Hey Good Looking (by Redmann)
There’s something about the limited information of blogging that makes it great for meeting people. I suspect that alcohol works the same way, depriving your brain to the point that you stop seeing people and just start making shit up. I think every person I’ve ever dated or caught a cold from in Colombo was somewhat connected to blogging, and I guess I’m OK with that. A writing sample is good, and if a person can write in an interesting fashion they probably think clearly. Of course that varies, I’ve had lovely SMS relationships that kinda sputter over dinner. For lack of a better word, the blogosphere is a strange place. In some ways more pure than any conversation over drinks, but in other ways so bereft of vital sense information that it collapses outside of controlled laboratory conditions. As much as they’d like to, these people don’t exist, and it would take some peculiar alchemy to live up to the expectations of an online meeting of minds.
Just to be an ass, these are a few, um, constants I have noticed online,
Humans around my age are lonely. With every girl I meet (yes, every) I think ‘could I date her?’ Actually I think ‘could I marry her?’, and then descend down through lesser forms of co-habitation, but you get the point. In person that question usually gets answered through physical assets or chemistry, usually within seconds. Online, however, it never gets answered. All that registers is the sex and ‘voice’ of the person, which makes for some very dangerous imaginations.

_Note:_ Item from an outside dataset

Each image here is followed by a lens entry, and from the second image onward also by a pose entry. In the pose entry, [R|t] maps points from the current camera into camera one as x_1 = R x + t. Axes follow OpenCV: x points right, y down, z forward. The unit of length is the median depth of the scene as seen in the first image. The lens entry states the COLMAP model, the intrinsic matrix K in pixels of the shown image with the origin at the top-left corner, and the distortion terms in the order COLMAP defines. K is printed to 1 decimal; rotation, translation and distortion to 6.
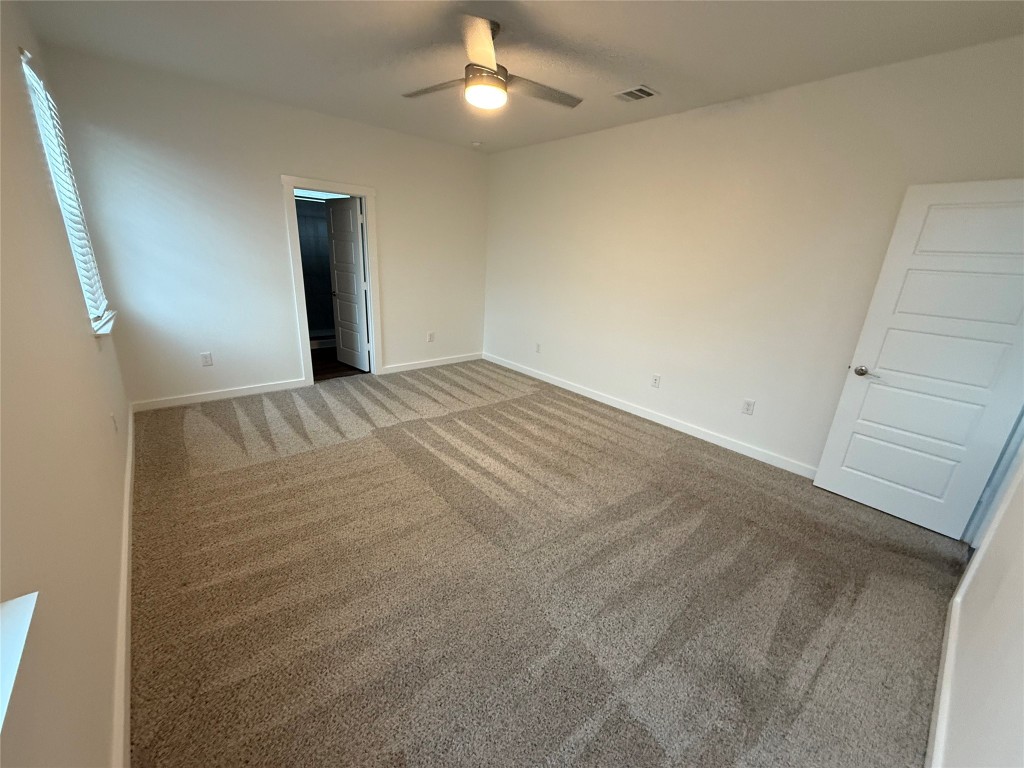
lens RADIAL K [[404.1, 0, 519.5], [0, 404.1, 388.2], [0, 0, 1]] dist [0.000218, -0.000203]
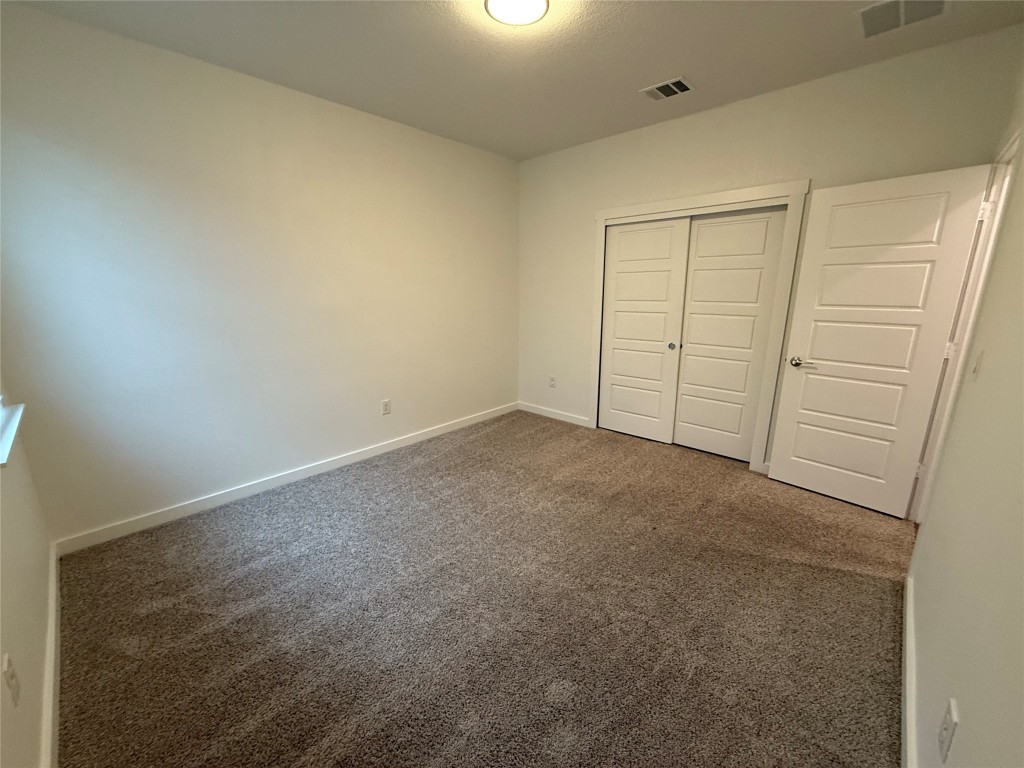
lens RADIAL K [[404.1, 0, 504.2], [0, 404.1, 379.1], [0, 0, 1]] dist [0.000218, -0.000203]
pose [[0.993505, -0.085295, 0.075322, -0.191260], [0.090448, 0.993586, -0.067869, -0.076198], [-0.069050, 0.074241, 0.994847, 0.202425]]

I’m of the belief that the less information you give in relationships, the better. Note that I said belief, not practice. There’s something called top-down processing where the brain will simply fill in missing sensory information. This is a stupid example, but it ‘deosn’t mttaer in waht oredr the ltteers in a wrod are’, your cortex will fill in the details from the top down. The brain is designed to deal with corrupted input and fill in the gaps because such is the nature of life. It’s probably the most obvious in terms of audition. The voice you hear on a cell phone is mono and of godawful quality, but you still experience it as a pleasant conversation with a human. MP3s also strip out large chunks of the spectrum which your brain fills in. Computer vision/sensation doesn’t do this as much, but you could theoretically reduce bandwidth on video-conferencing and stuff if the computer stored most facial information locally and just tracked the important points (mouth, eyebrows) at the remote location.
Uhhhh, so back to relationships. I think if you give someone minimal information about yourself they’ll simply fill in their ideal man from the top-down. There are some basic cues as to income, popularity, etc that are probably important, but besides that it’s best to shut up. Gaming the system is really hard, it’s way better to sit back and let the crazy do its work. I’ve noticed that girls get the most clingy when you ignore them. I think this is because they have more time to create that ideal guy in their heads who is obviously not you. If you actually did call they’d realize you’re a tossbag with unmatched socks and probably get over it. In real-life I think girls behave more in this way. Not that men don’t in other aspects but, honestly, for a girl the pitch is much more physical. Online however, men behave in an even more headsy way, as detailed later.
Blogs are great for the top-down cause you have complete control (including editing) and you don’t actually have to be yourself. I mean, you can’t. The medium, especially with comments, is semi-viscious and everybody writes with an exagerrated snarkiness and cosmopolitan ennui, partly out of self-defense. You just put some stuff out there and people will invent a person. Indica, for example, doesn’t exist and if you met me you’d be surprised. I mean, perhaps pleasantly, as I’m actually a nice and accomodating person, perhaps even shy.
The blogosphere is truly the Oktoberfest of sausage parties. This gives girls an undue advantage. I’m not sure if this is news, but half the comments female bloggers get are pure come-ones. Most women that men encounter online are, shall we say, two-dimensional and finding one that talks is an epiphany. I think girl bloggers should really just post a photo and a horoscope and get it over with. It drives me crazy. Btw, Slate’s Economic Case for Polygmy might be relevant reading here, given the gender imbalance online.
I guess I should add that despite the cynical, snarky and ennuitical tone of this post, I can’t think of a better way to meet girls. My life, or at least the life I’d like to live, is writing and I’d rather date someone who lives there as well. Words have been the one constant in my life, especially when the physical was the most fucked up. This voice has been much the same since I was almost 12 and he (or it) watches in compassionate and frantic detatchment as I get tossed around in meatspace. In its physical manifestation my internal monologue gets dumbed down or filtered, peeking out through the gaps in conversation and threads left untied. It would be, however, be nice to truly and honestly talk. That is, if the rarefied air of the blogosphere could somehow breathe into this one, I really wouldn’t mind.